# Peimeno/Menopause? How to talk to Dr.s? Listen?



## Vamplady (May 10, 2003)

Ladies of these years...I am 38 closer to 39. My cycles the past 6 months have been strange. Its like I am having a period everyother month. Also I know I am having hot flashes on and off. I quit taking antidepressants/antianxiety meds 8 weeks ago. I am doing okay as far as that goes. Was seeing a psych who was changing my meds every two weeks and I almost lost it.I feel clear headed but this cycle stuff is strange. I am also gaining weight real easy. I keep exercising but its not working.Are these all signs? and how do I get a doc to listen to me? Or is this changes from coming off the meds. My reg. doc (male) thinks not.My mom also passed away in Nov. and wouldn't it figure I have problems now and can't ask her if this is what she experienced. She was done with menopause at 40 ish.Just curious for input. Thanks! Take care everyone!Vamplady


----------



## Kathleen M. (Nov 16, 1999)

I would see the gynocologist rather than the regular doctor.Sometimes changes in cycles are just part of the getting older thing, but it may not be and the gynocologist usually is the best place to get that sorted out.I would just go in with a matter of fact dates when things started changing and see what tests they think they need to run to see what is going on.Sometimes Mom info doesn't help. My mom had gone through menopause by 40, and I'm still going strong. I did end up with a fibroid that had to be removed as I was going the other way (more frequent and heavier, which can also just be perimenopause and regular doctor was just watching to see what happened until it got bad enough that he shipped me off).You might need to have your thyroid checked as it can effect cycles and weight, a thyroid check was part of the diagnositc stuff for my cycle issues.K.


----------



## 17190 (Apr 1, 2006)

When I first started menopause, my cycles tended to come further apart. I would miss sometimes 2 or 3 months and then have a period. I haven't had a period in about 5 years now. I started menopause late. I was in my fifties. I am now 61. I still have hot flashes now and again, but those have abated in the last year or so. I have also gained weight.
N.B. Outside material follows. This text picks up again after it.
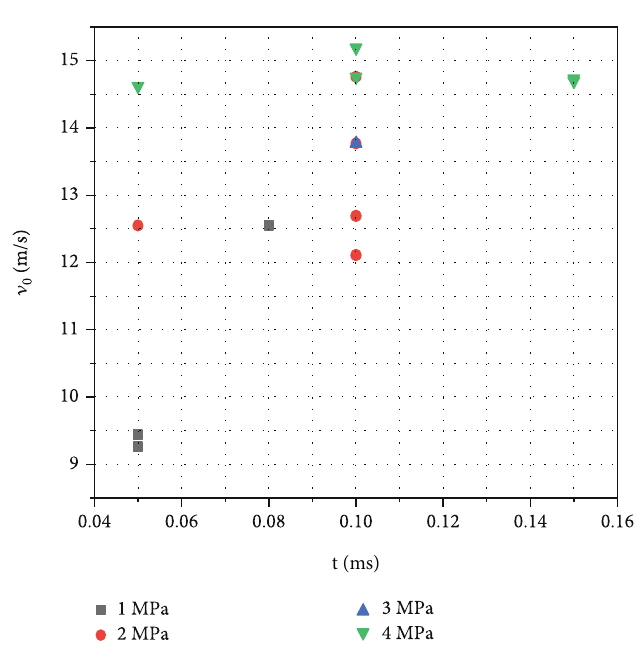
Figure 10: The steel projectile velocity under di ff erent control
By the way, other menopause problems include dry skin and extra hair growth especially on the face. I actually have a problem with a beard. It isn't bad and when it gets noticeable, I shave it off. It isn't dark hair so I am thankful for that.


----------



## kazzy3 (Apr 11, 2003)

Hi vamplady. It could be that you are starting the perimenopause stage. I'm almost 42 and I started having irregular periods here and there in my late 30's, and it's still going on. Check with your gyne, he/she should be able to give you the best info. I noticed increased anxiety starting at this time also. Generally speaking, it is just something that we need to ride out. Check with your doc about possible treatment options. Take care.


----------



## Vamplady (May 10, 2003)

Thanks so much for the support.I have had my thyroid checked and its perfect.I will make an appointment tomorrow for the gyno. I am trying to switch to see if the other female doctor is better.I love this site.Vamlady


----------